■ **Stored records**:
■ ■ ■ ■ ■

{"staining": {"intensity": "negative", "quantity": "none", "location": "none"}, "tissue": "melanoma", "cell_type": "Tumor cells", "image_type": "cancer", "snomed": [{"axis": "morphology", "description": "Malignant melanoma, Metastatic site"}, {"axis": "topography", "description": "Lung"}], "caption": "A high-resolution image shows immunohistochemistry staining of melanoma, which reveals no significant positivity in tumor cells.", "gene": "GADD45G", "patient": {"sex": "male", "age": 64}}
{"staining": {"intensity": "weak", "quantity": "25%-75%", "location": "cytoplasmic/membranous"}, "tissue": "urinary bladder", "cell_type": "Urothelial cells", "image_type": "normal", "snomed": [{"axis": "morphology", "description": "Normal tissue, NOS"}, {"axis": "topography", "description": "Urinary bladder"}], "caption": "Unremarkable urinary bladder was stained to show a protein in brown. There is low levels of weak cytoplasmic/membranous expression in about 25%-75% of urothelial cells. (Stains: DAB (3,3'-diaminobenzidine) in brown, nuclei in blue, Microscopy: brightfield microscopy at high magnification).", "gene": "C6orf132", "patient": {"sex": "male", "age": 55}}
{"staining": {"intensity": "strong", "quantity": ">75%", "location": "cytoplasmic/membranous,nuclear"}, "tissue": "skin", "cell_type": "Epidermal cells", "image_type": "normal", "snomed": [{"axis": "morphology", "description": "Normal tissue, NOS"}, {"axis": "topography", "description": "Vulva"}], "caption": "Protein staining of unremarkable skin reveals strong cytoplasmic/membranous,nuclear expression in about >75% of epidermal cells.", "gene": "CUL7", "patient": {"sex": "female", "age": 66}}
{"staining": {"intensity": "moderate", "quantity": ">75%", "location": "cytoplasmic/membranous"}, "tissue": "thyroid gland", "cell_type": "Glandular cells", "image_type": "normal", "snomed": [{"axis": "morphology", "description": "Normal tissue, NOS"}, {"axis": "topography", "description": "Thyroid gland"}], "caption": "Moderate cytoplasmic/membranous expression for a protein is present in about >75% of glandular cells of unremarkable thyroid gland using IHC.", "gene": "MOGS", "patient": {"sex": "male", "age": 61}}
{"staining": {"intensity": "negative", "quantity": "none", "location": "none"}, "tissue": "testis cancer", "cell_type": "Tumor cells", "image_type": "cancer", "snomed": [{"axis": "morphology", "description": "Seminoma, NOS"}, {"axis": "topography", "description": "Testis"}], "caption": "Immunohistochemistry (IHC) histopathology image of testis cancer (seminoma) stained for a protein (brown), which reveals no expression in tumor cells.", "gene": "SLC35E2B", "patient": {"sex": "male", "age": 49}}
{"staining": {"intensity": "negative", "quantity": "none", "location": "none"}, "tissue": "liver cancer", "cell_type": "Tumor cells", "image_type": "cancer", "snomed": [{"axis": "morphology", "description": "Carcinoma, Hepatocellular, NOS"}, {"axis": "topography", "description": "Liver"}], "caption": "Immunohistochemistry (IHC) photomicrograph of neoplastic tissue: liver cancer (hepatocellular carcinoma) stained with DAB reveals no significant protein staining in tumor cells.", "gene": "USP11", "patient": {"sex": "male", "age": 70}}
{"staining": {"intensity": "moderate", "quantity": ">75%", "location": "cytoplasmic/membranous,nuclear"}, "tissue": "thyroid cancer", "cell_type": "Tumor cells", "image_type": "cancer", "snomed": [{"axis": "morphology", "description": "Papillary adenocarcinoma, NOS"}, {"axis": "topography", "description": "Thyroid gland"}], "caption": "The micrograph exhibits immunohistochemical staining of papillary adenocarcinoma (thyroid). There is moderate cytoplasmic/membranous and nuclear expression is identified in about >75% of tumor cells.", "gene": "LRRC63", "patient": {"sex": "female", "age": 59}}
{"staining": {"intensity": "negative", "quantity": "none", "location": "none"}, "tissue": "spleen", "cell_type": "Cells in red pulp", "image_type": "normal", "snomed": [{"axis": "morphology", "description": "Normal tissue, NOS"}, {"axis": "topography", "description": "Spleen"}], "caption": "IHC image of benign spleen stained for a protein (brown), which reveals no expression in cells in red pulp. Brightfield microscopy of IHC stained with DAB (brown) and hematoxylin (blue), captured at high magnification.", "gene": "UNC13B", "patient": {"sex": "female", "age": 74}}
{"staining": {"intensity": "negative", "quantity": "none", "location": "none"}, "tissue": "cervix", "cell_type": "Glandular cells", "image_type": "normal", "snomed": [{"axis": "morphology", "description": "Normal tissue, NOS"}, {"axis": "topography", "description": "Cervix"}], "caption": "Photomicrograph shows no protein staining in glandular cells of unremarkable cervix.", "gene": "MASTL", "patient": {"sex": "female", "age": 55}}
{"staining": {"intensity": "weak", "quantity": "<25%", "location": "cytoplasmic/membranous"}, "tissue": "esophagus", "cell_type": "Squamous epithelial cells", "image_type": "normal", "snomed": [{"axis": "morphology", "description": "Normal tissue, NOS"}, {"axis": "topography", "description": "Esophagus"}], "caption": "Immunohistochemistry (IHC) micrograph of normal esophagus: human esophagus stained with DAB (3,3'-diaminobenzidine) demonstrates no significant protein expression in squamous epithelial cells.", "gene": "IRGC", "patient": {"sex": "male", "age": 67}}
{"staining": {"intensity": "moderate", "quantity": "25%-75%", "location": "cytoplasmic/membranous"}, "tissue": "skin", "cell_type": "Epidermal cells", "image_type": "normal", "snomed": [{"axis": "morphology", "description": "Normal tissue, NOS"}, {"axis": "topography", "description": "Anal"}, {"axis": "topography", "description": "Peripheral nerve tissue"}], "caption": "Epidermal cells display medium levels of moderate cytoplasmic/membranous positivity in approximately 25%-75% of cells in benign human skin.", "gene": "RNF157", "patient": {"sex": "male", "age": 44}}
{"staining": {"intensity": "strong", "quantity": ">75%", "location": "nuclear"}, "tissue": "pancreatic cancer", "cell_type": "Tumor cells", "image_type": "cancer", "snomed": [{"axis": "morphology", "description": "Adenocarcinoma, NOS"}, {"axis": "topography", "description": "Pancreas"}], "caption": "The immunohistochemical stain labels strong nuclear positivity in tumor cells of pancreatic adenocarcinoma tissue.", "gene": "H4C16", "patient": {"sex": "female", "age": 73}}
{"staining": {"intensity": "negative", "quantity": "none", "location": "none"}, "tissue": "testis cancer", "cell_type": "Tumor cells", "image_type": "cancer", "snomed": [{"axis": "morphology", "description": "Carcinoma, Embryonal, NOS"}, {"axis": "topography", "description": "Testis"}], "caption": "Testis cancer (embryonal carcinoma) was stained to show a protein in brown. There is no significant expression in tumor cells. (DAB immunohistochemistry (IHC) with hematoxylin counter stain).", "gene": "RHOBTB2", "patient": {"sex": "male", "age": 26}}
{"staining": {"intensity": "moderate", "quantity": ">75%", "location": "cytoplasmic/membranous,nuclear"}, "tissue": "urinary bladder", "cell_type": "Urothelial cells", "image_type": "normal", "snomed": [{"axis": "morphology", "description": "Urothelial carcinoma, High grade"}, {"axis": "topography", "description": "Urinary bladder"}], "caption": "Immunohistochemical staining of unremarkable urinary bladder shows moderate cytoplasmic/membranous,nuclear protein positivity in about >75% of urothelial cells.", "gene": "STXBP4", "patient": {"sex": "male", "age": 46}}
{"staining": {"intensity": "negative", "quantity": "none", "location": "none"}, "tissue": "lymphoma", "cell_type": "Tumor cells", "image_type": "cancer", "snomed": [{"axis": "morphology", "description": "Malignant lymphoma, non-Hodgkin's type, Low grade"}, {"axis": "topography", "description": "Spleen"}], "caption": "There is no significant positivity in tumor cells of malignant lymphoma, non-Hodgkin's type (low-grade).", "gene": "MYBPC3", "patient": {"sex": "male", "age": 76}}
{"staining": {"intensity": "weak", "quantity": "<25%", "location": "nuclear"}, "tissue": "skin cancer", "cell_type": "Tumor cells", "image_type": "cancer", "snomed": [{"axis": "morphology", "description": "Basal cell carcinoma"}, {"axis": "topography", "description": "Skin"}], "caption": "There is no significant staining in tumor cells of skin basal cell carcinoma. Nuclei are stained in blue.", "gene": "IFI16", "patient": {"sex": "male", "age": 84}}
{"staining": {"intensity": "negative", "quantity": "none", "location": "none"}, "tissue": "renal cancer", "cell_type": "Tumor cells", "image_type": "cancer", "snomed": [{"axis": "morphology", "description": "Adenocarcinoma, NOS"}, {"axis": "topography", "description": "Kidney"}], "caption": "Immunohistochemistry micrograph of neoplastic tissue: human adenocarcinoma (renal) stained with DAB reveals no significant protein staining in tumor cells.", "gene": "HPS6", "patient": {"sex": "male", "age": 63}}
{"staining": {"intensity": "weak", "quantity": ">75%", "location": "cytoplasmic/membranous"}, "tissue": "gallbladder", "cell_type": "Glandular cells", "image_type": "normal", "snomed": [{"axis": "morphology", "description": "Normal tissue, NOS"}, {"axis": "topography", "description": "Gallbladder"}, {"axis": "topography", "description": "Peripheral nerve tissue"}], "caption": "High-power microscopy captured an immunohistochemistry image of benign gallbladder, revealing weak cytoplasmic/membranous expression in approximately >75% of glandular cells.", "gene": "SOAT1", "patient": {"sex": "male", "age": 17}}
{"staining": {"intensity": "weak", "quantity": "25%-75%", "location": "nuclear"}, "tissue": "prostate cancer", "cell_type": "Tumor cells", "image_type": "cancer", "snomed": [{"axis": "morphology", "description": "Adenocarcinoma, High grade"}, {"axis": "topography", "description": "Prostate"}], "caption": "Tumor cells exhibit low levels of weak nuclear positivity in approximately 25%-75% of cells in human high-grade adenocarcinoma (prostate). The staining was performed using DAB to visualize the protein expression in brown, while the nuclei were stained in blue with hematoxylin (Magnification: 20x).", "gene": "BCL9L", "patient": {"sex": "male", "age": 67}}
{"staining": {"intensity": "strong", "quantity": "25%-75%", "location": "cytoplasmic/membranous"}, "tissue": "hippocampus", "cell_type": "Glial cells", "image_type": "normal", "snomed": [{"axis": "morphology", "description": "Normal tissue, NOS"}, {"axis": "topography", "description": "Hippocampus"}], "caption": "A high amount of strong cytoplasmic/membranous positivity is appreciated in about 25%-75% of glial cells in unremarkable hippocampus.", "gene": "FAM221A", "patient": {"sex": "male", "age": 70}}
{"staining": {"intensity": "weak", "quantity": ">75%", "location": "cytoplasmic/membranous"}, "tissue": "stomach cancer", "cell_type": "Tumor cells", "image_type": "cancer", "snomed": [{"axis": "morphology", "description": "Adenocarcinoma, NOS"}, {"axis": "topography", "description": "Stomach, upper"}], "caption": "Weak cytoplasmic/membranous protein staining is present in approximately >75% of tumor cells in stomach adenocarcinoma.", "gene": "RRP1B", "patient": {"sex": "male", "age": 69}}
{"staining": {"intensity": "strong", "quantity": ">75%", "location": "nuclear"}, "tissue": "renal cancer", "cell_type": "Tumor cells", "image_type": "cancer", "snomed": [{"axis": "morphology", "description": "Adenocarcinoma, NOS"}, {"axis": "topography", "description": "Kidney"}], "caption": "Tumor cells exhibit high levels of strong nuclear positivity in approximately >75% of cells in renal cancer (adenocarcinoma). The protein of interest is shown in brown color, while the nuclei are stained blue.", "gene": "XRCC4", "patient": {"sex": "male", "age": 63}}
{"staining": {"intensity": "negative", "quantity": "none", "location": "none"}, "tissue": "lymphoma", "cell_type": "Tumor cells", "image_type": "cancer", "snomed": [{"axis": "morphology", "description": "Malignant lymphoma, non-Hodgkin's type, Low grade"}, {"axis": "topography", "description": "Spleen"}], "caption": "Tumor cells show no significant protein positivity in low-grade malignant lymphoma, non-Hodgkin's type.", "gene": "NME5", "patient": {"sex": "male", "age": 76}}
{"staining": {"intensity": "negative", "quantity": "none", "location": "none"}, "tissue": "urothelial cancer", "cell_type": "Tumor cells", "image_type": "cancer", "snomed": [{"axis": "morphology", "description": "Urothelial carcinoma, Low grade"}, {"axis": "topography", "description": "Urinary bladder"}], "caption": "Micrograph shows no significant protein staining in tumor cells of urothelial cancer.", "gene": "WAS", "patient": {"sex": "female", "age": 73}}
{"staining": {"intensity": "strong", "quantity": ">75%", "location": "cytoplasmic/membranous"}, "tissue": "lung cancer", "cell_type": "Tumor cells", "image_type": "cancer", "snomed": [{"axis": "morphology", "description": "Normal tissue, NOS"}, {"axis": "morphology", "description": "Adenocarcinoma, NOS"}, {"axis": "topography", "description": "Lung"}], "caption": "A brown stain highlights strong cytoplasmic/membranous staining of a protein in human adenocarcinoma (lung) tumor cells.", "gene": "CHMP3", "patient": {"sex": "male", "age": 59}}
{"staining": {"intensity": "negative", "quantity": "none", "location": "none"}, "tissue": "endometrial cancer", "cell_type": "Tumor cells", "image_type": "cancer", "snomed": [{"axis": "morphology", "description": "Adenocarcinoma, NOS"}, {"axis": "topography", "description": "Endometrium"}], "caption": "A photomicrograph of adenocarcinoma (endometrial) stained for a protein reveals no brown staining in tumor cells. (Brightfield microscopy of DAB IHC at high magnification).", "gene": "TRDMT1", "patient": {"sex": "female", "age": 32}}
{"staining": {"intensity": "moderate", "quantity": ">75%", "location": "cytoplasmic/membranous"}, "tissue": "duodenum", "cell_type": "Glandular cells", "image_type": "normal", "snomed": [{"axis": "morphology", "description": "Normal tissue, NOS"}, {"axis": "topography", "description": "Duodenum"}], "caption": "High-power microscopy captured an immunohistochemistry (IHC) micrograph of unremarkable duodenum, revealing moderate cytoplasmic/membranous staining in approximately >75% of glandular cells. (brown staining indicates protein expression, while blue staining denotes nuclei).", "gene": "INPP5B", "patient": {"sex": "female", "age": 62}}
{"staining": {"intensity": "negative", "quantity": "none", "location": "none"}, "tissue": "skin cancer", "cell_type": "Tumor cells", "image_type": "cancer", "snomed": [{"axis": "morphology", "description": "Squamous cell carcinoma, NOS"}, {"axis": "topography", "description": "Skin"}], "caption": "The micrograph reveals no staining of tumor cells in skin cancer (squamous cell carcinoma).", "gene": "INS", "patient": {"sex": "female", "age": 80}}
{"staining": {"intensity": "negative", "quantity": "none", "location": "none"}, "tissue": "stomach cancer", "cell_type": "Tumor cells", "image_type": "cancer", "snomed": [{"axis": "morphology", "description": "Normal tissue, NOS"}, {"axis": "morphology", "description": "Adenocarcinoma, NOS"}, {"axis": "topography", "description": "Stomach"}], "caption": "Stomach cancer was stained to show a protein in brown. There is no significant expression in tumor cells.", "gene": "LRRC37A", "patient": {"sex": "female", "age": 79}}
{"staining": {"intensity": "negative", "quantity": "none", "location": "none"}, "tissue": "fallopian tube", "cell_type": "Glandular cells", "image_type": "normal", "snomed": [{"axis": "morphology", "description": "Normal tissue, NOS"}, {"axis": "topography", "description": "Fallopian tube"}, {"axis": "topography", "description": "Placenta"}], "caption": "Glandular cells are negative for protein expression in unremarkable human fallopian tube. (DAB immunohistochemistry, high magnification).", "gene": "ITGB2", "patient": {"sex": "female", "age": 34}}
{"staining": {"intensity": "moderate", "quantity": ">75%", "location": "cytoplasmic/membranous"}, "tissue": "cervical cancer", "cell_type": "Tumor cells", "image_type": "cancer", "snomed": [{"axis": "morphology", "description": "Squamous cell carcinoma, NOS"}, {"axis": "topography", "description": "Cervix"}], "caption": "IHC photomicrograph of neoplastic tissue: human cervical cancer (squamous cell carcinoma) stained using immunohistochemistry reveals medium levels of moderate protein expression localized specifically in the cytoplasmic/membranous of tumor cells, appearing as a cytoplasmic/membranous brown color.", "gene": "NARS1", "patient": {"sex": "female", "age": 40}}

■ ■ ■ ■ ■

■ **PROMPT**: Your answer should be exactly the lines of the data above, from the first through the line containing "of unremarkable skin".

■ **EXERCISE RESPONSE**:
{"staining": {"intensity": "negative", "quantity": "none", "location": "none"}, "tissue": "melanoma", "cell_type": "Tumor cells", "image_type": "cancer", "snomed": [{"axis": "morphology", "description": "Malignant melanoma, Metastatic site"}, {"axis": "topography", "description": "Lung"}], "caption": "A high-resolution image shows immunohistochemistry staining of melanoma, which reveals no significant positivity in tumor cells.", "gene": "GADD45G", "patient": {"sex": "male", "age": 64}}
{"staining": {"intensity": "weak", "quantity": "25%-75%", "location": "cytoplasmic/membranous"}, "tissue": "urinary bladder", "cell_type": "Urothelial cells", "image_type": "normal", "snomed": [{"axis": "morphology", "description": "Normal tissue, NOS"}, {"axis": "topography", "description": "Urinary bladder"}], "caption": "Unremarkable urinary bladder was stained to show a protein in brown. There is low levels of weak cytoplasmic/membranous expression in about 25%-75% of urothelial cells. (Stains: DAB (3,3'-diaminobenzidine) in brown, nuclei in blue, Microscopy: brightfield microscopy at high magnification).", "gene": "C6orf132", "patient": {"sex": "male", "age": 55}}
{"staining": {"intensity": "strong", "quantity": ">75%", "location": "cytoplasmic/membranous,nuclear"}, "tissue": "skin", "cell_type": "Epidermal cells", "image_type": "normal", "snomed": [{"axis": "morphology", "description": "Normal tissue, NOS"}, {"axis": "topography", "description": "Vulva"}], "caption": "Protein staining of unremarkable skin reveals strong cytoplasmic/membranous,nuclear expression in about >75% of epidermal cells.", "gene": "CUL7", "patient": {"sex": "female", "age": 66}}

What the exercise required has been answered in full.